Medical Waste Incinerator Scrubber Used to Process Ebola Waste
UTMB operates the only permitted medical waste incinerator in the state of Texas. Since 1991 the facility has operated an incinerator which uses an Envitech wet scrubber system to clean the exhaust gases of harmful pollutants. A new incinerator system was recently installed to meet the new EPA rules promulgated for the hospital, medical, and infectious waste incinerator (HMIWI) maximum achievable control technology (MACT) standard. The impact of these rules is discussed in a previous blog post.
The outlet emission requirements of the new standards are a significant reduction from the previous 1997 standards. The allowable outlet emissions for many of the metals, i.e. lead (Pd), Cadmium (Cd) are less than 1% of the previous emission limits. For example, the allowable concentrations for Pb,and Cd are measured in 10-7 and 10-8 gr/dscf, respectively. These are some of the lowest HAPs emission limits for industrial sources in the United States. Medical Waste Scrubber Below is a summary performance guarantee for the new scrubber system based on the new HMIWI standard:
- PM < 18.3 mg/dscm (0.008 gr/dscf)
- Lead < 0.00069 mg/dscm (3.0 x 10-7 gr/dscf)

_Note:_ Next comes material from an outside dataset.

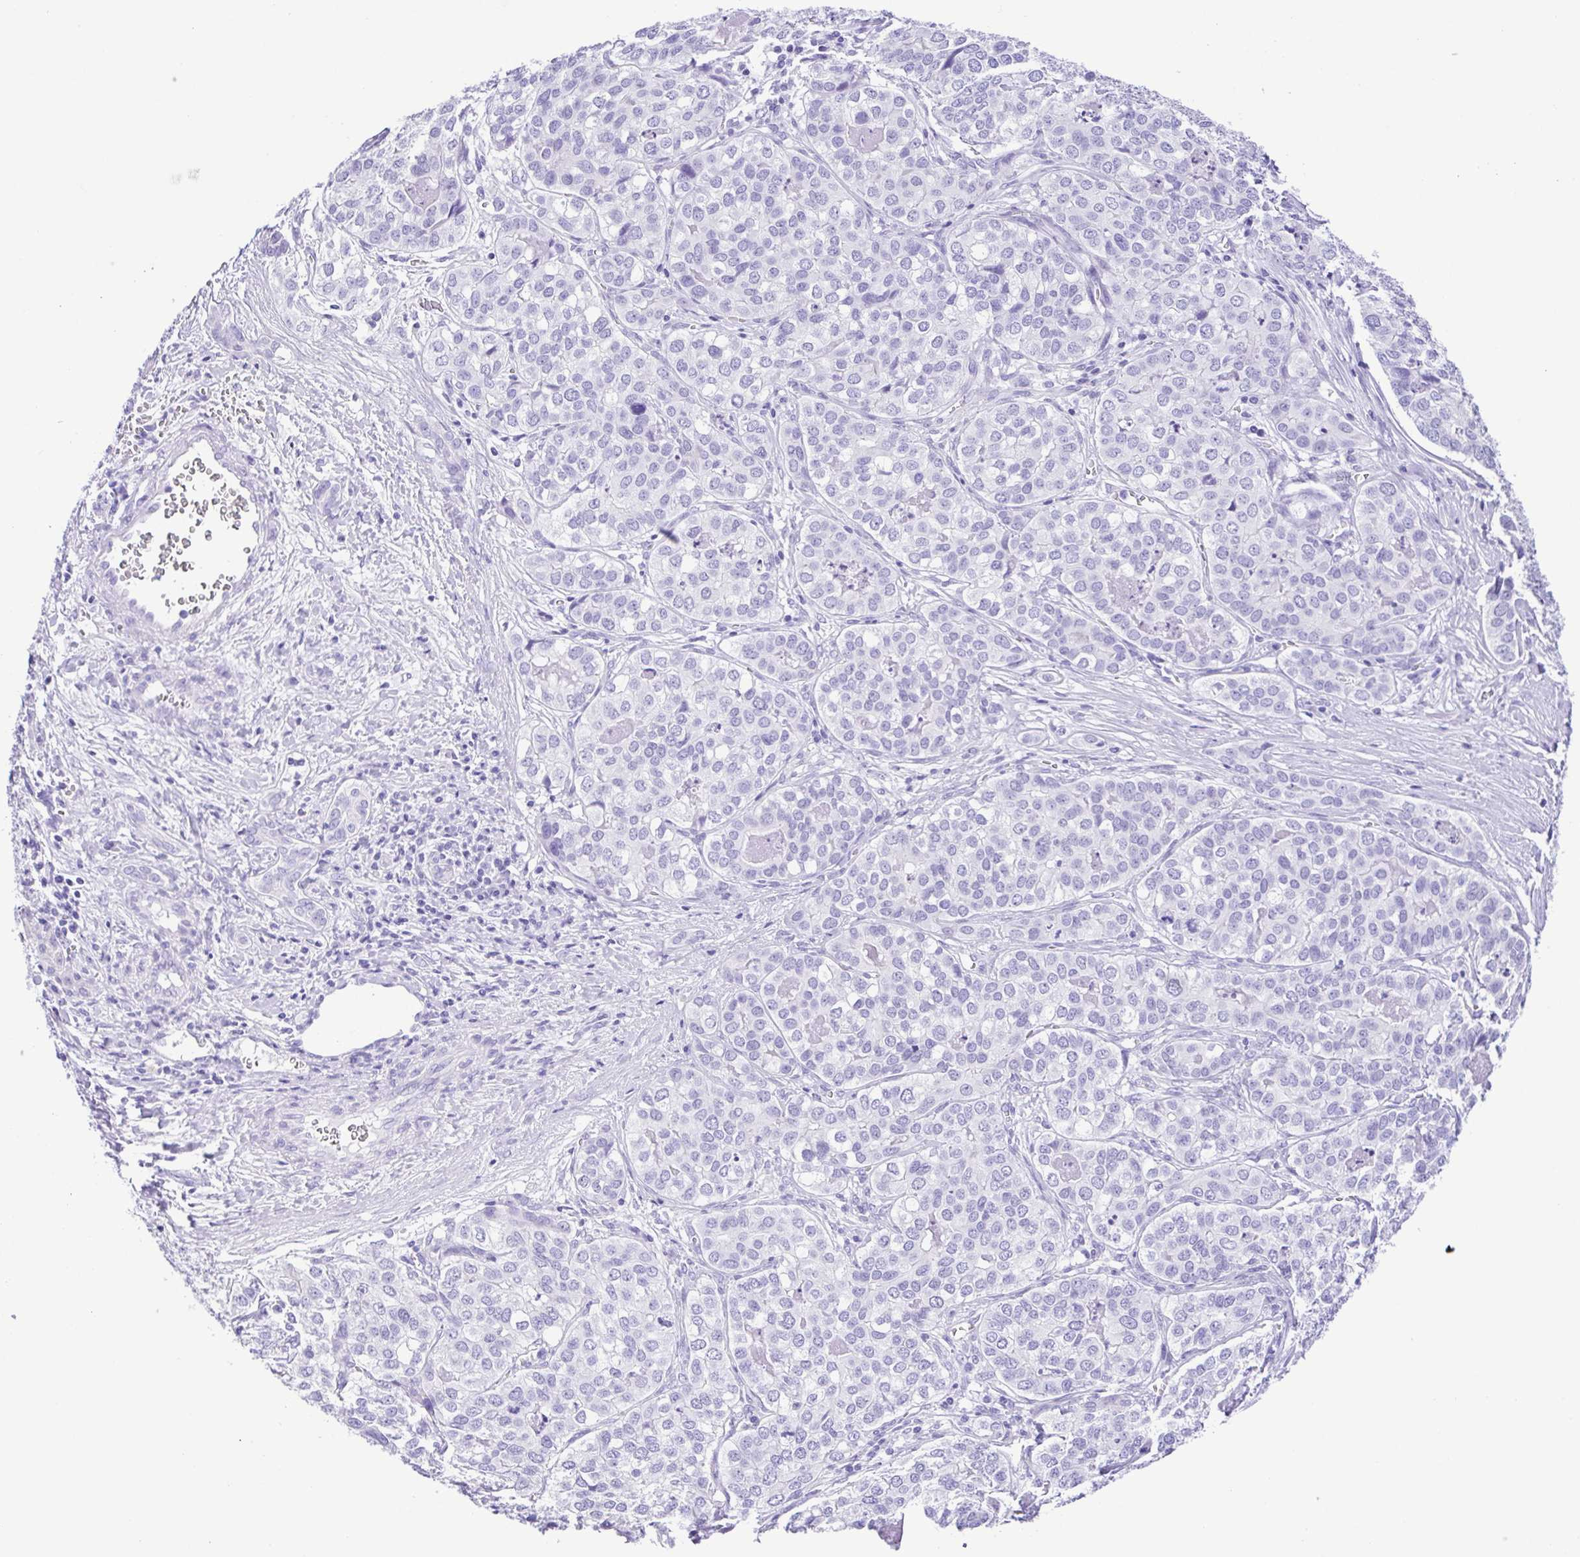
{"staining": {"intensity": "negative", "quantity": "none", "location": "none"}, "tissue": "liver cancer", "cell_type": "Tumor cells", "image_type": "cancer", "snomed": [{"axis": "morphology", "description": "Cholangiocarcinoma"}, {"axis": "topography", "description": "Liver"}], "caption": "Protein analysis of liver cancer (cholangiocarcinoma) exhibits no significant staining in tumor cells.", "gene": "OVGP1", "patient": {"sex": "male", "age": 56}}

- Cd < 0.00013 mg/dscm (5.7 x 10-8 gr/dscf)
- HCl < 5.1 ppmv dry
- SO2 < 8.1 ppmv dry
- Dioxins/Furans < 0.035 ng/dscm on TEQ basis
Recent episodes of processing highly infectious waste from Ebola patients may re-ignite a policy debate on medical waste disposal. In the early 1990, many hospitals were going to a model of owning and operating a relatively small medical waste incinerator to process and destroy medical waste generated in-house. These systems typically have a capacity of 500 to 1,500 lb/hr. As air emission standards became stricter, many hospitals decided to shut down their incinerators and ship their waste to larger, centralized medical waste incinerators. These systems are much larger in capacity. For example, the largest medical waste incinerator facility is in Baltimore, MD with a permitted capacity of 150 ton/hr. The trade-off of a centralized waste incinerator is the risk and liability of transporting the waste on public roads and highways. The recent Ebola outbreaks bring to light that some of this waste can be highly infectious and pose a significantly greater risk to public health. It also came to light that a single Ebola patient generates a substantial amount of infectious waste. In this scenario, it may make more sense for facilities to have the capacity to destroy their own waste and avoid the risk of transporting it over great distances on public roads.
The advancement of scrubber technology and compliance with the new, more stringent EPA MACT standards, confirm the ability to operate medical waste incinerators with virtually no harmful emissions into the air. In addition to the UTMB medical waste scrubber system, Envitech has upgraded several other medical waste incinerators for meeting the new standards. Based on the extreme low emission limits, the results are truly groundbreaking and may encourage states and facilities to permit new systems.